Records drawn from a dataset:
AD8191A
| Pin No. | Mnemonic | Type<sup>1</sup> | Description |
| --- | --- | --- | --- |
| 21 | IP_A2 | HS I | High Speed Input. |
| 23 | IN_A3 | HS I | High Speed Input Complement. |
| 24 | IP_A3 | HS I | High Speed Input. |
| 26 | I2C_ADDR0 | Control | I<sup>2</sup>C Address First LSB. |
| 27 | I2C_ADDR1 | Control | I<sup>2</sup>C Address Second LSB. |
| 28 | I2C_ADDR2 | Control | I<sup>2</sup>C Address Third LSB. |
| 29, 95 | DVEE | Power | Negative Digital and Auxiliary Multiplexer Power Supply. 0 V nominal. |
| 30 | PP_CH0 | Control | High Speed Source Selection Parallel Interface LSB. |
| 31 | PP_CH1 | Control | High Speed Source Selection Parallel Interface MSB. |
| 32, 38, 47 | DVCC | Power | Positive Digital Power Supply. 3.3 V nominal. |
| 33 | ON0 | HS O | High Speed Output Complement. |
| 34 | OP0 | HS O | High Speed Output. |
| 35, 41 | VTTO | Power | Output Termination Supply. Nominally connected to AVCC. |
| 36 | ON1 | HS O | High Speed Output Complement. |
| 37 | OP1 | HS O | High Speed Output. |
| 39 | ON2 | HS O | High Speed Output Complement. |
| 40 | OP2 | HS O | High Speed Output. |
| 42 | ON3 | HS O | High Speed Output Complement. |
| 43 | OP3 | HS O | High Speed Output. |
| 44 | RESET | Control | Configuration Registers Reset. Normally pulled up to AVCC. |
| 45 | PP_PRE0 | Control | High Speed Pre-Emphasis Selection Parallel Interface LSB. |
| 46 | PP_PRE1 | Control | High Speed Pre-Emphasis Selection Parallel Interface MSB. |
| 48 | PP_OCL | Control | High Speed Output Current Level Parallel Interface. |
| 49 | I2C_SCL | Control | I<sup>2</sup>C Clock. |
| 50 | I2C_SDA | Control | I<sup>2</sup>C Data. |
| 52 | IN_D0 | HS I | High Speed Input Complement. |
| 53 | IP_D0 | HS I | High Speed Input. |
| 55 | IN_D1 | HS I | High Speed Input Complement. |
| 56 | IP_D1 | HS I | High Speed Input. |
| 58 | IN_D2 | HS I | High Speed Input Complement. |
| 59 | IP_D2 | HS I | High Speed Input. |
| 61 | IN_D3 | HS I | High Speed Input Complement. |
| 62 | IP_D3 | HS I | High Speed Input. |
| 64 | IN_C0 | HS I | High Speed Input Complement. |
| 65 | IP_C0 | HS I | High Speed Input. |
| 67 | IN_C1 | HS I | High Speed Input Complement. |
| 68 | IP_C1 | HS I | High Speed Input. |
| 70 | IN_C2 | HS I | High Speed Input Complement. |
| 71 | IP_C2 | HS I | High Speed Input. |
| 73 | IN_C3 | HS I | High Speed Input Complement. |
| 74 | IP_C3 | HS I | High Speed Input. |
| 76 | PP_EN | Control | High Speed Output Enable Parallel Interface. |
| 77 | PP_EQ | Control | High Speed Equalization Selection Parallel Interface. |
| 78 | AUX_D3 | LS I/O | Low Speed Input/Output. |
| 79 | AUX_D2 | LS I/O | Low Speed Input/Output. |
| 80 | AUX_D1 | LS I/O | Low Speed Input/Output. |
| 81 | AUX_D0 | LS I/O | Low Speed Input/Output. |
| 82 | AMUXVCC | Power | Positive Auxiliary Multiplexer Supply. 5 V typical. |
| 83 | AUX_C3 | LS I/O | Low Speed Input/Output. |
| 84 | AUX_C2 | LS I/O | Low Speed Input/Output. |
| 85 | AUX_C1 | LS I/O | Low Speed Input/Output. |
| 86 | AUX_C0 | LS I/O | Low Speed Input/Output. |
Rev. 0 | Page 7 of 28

| PROMPT |
Could you set down, word for word, only the lines above from the line with "First LSB. |" to the line with "40 | OP2 | HS", including both?

| RESPONSE |
| 26 | I2C_ADDR0 | Control | I<sup>2</sup>C Address First LSB. |
| 27 | I2C_ADDR1 | Control | I<sup>2</sup>C Address Second LSB. |
| 28 | I2C_ADDR2 | Control | I<sup>2</sup>C Address Third LSB. |
| 29, 95 | DVEE | Power | Negative Digital and Auxiliary Multiplexer Power Supply. 0 V nominal. |
| 30 | PP_CH0 | Control | High Speed Source Selection Parallel Interface LSB. |
| 31 | PP_CH1 | Control | High Speed Source Selection Parallel Interface MSB. |
| 32, 38, 47 | DVCC | Power | Positive Digital Power Supply. 3.3 V nominal. |
| 33 | ON0 | HS O | High Speed Output Complement. |
| 34 | OP0 | HS O | High Speed Output. |
| 35, 41 | VTTO | Power | Output Termination Supply. Nominally connected to AVCC. |
| 36 | ON1 | HS O | High Speed Output Complement. |
| 37 | OP1 | HS O | High Speed Output. |
| 39 | ON2 | HS O | High Speed Output Complement. |
| 40 | OP2 | HS O | High Speed Output. |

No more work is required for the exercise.